--- Text provided ---
=== Section Start ===

# Will 1000 be enough



## cc7 (Nov 13, 2008)

I have been offered a job and the company is paying for housing accommodations including utilities and for school for my kids. I was wondering if 1000.00usd /3660 drh would be enough for a family of four just for groceries in Dubai.
I have seen the excel about the "cost of living in Dubai”, but it is a little "old" and just trying to get a fresh info. 
Thanks for the info.


----------



## amaslam (Sep 25, 2008)

Hi CC7:

Perhaps you could post the details of the full package:

i.e. 

xxx Housing allowance
xxx School Allowance
xxx Basic Salary
xxx Car allowance

Then I think the experienced members here can give you a more useful answer.

If the $1000 was just for food then that's fine, but if it's for stuff other than housing, utils, and schooling it seems low. Providing more details can help everyone provide a more useful answer.

Regards,
amaslam



cc7 said:


> I have been offered a job and the company is paying for housing accommodations including utilities and for school for my kids. I was wondering if 1000.00usd /3660 drh would be enough for a family of four just for groceries in Dubai.
> I have seen the excel about the "cost of living in Dubai”, but it is a little "old" and just trying to get a fresh info.
> Thanks for the info.


----------



## cc7 (Nov 13, 2008)

Thanks for the replay amaslam,

Here is the package,

Salary 24,000 Dhs per month

Company will provide fully furnished accommodation (including water, electricity and gas) or a housing allowance of Dhs 14,500 per month.

Primary School: 
Dhs 34,000 per child per academic year.
Secondary School: 
Dhs 50,000 per child per academic year

No allowance for car

I will be making more than 3660 Dhs but I am planning to keep my house in the US, atleast for the first year. That will cost me half my salary (mortgage etc), so I am just wondering if I can go by 3660.00 just for food. I don’t want to starve my family after coming half way across the world.


----------



## Maz25 (Jul 6, 2008)

cc7 said:


> Thanks for the replay amaslam,
> 
> Here is the package,
> 
> ...


If it's 24k + housing, then it's doable! It all depends on your lifestyle. Some people survive on meagre salaries and still manage to save and support a family back home.

If however, it is 24k inclusive of housing allowance, then I would say you need to ask for more, especially if you have other commitments back home. There are a few links for websites with accommodation prices. Have a look and then you will get an idea of the cost of a 3-4 bed apartment/ villa. There is also a thread called expected salary. If you plug all your figures in the formula, you should have an idea of what you should be asking for in order to live comfortably.

=== Section End ===

--- Supplied information ---
=== Section Start ===

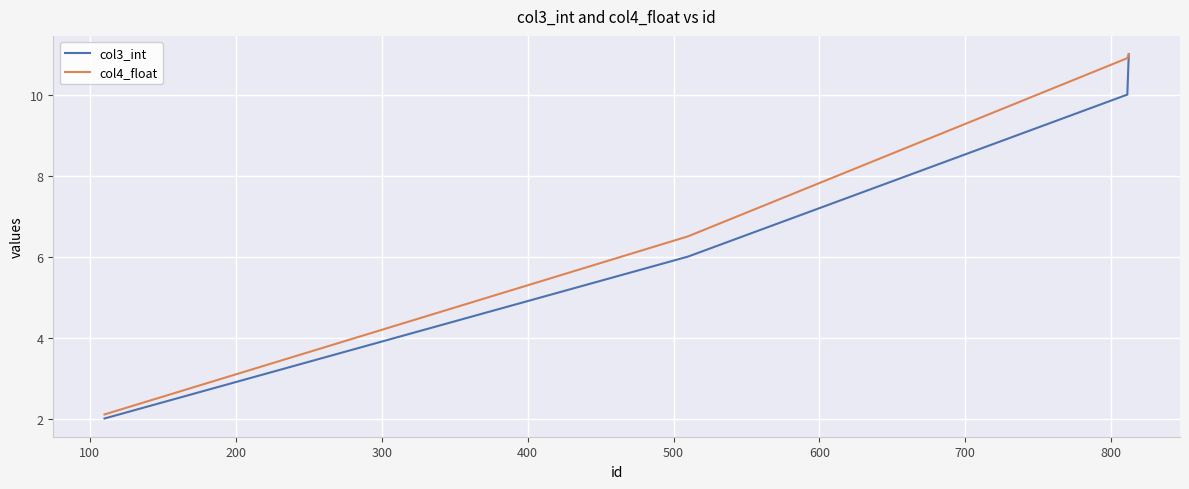

Which series has the largest range (max minus min)?

col3_int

=== Section End ===

In the forum thread, what monthly housing allowance does the company offer in place of furnished accommodation?

Dhs 14,500 per month.